### Passage provided
In January, based on their read of preliminary documents, Florida officials rejected the AP course, saying it “lacks educational value.” Gov. Ron DeSantis (R), a potential presidential candidate, called it a “woke” curriculum and an example of progressive “indoctrination.” Other politicians pushed back. Illinois Gov. J.B. Pritzker (D) urged the College Board to hold fast to its principles and denounced “political grandstanding” by DeSantis.

Gone from the 234-page final document are Kimberlé W. Crenshaw, a scholar and writer on civil rights and critical race theory, and Angela Davis, a political activist and academic known for her membership in the Communist and Black Panther parties.

The College Board denied that it watered down the course. Many of the changes to the course plan, according to an internal College Board document and those who worked on it, were in motion long before the controversy erupted.

For example, a version from early 2022 would have taught about Black Lives Matter and the reparations movement late in the course. By December, the plan had shifted to give students more time for in-depth projects on a topic of their choosing, and the College Board eventually moved those topics into a list of options for the independent study.

Read the AP course framework

The course overview seeks to immerse students in Black history and culture — without shying from fraught topics of race and racism — in a way that until now has mostly been available only on college campuses. The class presents a sequence of lessons beginning with the origins of the African diaspora and the transatlantic slave trade and moving through abolition, Reconstruction, Jim Crow laws, the civil rights movement, the Black Power movement and more.

College Board officials who oversee the AP program and SAT said the course had been “shaped only by the input of experts,” as well as the principles and practices underlying other AP courses, from art history to physics. David Coleman, chief executive of the College Board, insisted in a telephone interview Tuesday that officials had preserved the integrity of African American studies. “Read the framework itself,” Coleman said. “You will find there, if you read it, a remarkable encounter with the full range of the Black community.”

The course, which is being tried out this year in 60 high schools around the country, was designed in consultation with more than 300 professors and aims to replicate similar introductory classes a student would take in college. Coleman noted that the debut of the official course plan coincides with the first day of Black History Month and in the same year as the 60th anniversary of the Rev. Martin Luther King Jr.’s “I Have a Dream” speech.

(Dataset entries)

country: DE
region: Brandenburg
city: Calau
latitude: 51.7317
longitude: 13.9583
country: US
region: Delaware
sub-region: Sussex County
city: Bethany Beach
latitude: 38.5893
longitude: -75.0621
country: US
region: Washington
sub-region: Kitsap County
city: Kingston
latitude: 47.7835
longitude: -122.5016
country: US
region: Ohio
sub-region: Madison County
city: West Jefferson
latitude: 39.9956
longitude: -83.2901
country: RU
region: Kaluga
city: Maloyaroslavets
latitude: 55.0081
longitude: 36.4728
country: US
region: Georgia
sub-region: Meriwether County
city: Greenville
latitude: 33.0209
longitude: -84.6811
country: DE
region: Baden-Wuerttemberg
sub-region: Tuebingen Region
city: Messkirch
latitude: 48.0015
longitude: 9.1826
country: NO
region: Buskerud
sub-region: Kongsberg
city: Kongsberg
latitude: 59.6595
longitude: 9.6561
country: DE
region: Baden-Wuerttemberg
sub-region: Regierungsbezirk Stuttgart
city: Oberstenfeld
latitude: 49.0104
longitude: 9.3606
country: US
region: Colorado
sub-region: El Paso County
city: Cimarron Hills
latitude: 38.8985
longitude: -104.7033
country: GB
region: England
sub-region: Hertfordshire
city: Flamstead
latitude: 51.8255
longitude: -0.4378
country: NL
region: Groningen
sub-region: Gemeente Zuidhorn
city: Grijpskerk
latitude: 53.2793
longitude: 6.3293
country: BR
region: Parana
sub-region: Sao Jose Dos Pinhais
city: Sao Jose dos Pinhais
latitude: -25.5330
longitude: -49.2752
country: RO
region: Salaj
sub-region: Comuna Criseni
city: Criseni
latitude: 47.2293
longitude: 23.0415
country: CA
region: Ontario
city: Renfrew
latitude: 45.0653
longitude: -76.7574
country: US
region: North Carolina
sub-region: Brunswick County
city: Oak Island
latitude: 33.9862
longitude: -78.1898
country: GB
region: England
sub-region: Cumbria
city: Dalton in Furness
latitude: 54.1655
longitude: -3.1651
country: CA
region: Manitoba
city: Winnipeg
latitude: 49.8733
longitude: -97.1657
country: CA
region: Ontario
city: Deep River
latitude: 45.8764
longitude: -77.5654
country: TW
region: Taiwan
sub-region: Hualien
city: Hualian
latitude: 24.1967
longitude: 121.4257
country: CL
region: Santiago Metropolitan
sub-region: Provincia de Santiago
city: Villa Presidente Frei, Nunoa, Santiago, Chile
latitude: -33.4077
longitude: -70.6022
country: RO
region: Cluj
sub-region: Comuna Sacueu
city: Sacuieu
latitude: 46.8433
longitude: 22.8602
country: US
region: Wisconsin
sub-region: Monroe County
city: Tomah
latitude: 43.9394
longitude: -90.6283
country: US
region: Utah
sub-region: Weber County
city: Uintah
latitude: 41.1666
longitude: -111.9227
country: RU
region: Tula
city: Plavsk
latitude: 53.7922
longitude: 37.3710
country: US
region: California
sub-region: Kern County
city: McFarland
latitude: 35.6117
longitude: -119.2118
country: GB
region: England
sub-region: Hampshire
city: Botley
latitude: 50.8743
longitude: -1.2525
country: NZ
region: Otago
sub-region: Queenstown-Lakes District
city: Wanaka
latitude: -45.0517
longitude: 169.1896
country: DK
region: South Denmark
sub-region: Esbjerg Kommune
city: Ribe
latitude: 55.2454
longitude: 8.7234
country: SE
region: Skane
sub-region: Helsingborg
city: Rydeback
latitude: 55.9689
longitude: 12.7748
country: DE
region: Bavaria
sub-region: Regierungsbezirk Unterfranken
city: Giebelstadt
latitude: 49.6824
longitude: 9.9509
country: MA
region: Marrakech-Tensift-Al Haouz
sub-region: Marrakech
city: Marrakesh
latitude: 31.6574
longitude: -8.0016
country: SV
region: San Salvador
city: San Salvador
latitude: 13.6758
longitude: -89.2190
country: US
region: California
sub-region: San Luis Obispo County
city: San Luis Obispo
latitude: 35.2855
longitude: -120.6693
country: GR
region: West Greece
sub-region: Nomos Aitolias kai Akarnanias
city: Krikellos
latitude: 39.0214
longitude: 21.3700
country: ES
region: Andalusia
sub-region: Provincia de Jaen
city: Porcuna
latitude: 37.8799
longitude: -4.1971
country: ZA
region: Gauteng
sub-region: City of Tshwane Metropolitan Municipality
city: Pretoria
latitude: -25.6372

### Tasks to complete
**a)** According to the passage on the AP African American studies course, how many high schools are trying out the course this year?
**b)** Quote the records from the line that contains "region: West Greece" through the last line of the records, including both ends.
The passage and the records are independent materials and are not related to each other.

### Answers for the tasks
**a)** 60 high schools around the country.

**b)**
region: West Greece
sub-region: Nomos Aitolias kai Akarnanias
city: Krikellos
latitude: 39.0214
longitude: 21.3700
country: ES
region: Andalusia
sub-region: Provincia de Jaen
city: Porcuna
latitude: 37.8799
longitude: -4.1971
country: ZA
region: Gauteng
sub-region: City of Tshwane Metropolitan Municipality
city: Pretoria
latitude: -25.6372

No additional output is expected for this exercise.